Caminar unas cuadras y tener que detenerse por dolor, pesadez o adormecimiento en las piernas no siempre se debe a “la edad” ni a una simple lumbalgia. En muchos pacientes, ese patrón corresponde a estenosis espinal lumbar, una condición frecuente que puede afectar de forma importante la movilidad, el descanso y la autonomía diaria.

Lo más frustrante es que muchas personas pasan meses, incluso años, adaptando su vida al dolor antes de recibir una evaluación precisa. Dejan de salir, manejan menos, duermen peor y organizan su rutina alrededor de cuánto pueden estar de pie o caminar. Cuando eso ocurre, vale la pena entender qué está pasando y qué opciones reales existen para tratarlo.

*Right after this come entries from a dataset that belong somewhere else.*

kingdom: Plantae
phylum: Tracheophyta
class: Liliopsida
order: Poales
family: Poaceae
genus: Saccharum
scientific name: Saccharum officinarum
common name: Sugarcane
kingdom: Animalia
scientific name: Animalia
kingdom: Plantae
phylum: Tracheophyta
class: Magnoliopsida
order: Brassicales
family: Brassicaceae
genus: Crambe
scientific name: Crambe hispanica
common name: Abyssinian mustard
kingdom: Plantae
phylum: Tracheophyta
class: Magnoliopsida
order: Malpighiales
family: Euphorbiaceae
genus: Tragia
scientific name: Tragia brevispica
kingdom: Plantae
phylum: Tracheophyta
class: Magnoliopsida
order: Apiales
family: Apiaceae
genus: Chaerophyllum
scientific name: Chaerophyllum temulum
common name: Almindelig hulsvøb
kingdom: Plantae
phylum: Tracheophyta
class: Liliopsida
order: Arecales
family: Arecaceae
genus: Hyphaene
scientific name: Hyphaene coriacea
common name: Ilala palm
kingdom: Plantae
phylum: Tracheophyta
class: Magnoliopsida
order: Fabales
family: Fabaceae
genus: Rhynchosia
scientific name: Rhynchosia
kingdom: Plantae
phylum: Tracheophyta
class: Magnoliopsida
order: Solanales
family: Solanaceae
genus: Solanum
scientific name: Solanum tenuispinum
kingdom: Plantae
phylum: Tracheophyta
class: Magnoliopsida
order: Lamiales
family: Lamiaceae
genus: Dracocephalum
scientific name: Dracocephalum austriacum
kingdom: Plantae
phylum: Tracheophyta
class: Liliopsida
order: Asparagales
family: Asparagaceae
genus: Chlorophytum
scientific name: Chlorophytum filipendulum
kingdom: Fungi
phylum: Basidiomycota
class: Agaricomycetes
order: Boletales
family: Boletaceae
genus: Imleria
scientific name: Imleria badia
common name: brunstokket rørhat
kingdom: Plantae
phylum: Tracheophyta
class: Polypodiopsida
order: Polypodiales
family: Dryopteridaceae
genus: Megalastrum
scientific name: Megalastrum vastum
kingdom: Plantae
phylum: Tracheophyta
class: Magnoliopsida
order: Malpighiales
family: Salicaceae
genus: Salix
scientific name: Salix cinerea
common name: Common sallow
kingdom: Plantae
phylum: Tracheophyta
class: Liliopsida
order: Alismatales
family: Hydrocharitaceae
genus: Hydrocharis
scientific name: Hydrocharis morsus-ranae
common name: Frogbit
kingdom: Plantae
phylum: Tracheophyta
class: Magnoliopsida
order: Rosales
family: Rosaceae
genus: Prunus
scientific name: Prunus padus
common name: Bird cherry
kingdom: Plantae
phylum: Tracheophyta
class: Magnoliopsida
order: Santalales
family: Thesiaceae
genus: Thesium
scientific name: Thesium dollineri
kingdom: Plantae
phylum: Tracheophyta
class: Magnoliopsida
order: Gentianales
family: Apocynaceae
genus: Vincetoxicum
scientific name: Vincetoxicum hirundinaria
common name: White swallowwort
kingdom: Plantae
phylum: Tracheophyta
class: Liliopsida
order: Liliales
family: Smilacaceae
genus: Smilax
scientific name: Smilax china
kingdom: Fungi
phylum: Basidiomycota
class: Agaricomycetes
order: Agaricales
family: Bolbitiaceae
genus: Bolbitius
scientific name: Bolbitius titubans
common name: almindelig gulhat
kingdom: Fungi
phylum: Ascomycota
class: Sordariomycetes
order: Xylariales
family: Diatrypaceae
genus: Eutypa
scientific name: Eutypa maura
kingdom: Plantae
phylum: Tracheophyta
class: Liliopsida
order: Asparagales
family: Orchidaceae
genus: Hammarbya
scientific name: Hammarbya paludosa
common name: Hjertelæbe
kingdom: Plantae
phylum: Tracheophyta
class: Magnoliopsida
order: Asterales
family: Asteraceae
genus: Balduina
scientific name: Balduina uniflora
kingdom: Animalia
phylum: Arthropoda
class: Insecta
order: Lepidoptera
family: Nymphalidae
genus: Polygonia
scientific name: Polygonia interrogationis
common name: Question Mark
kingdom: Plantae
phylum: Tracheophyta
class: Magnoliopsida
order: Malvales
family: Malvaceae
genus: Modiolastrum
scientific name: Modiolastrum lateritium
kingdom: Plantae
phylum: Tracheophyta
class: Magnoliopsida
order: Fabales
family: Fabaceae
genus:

Qué es la estenosis espinal lumbar

La estenosis espinal lumbar ocurre cuando el canal por donde pasan la médula y los nervios en la parte baja de la espalda se estrecha. Ese espacio reducido comprime las estructuras nerviosas y genera síntomas que suelen aparecer al caminar o al permanecer de pie por cierto tiempo.

En la mayoría de los casos, no se trata de un solo problema aislado. Con frecuencia hay una combinación de desgaste de discos, crecimiento de articulaciones facetarias, engrosamiento de ligamentos y, a veces, hernias o desplazamientos vertebrales leves. El resultado es el mismo: menos espacio para los nervios.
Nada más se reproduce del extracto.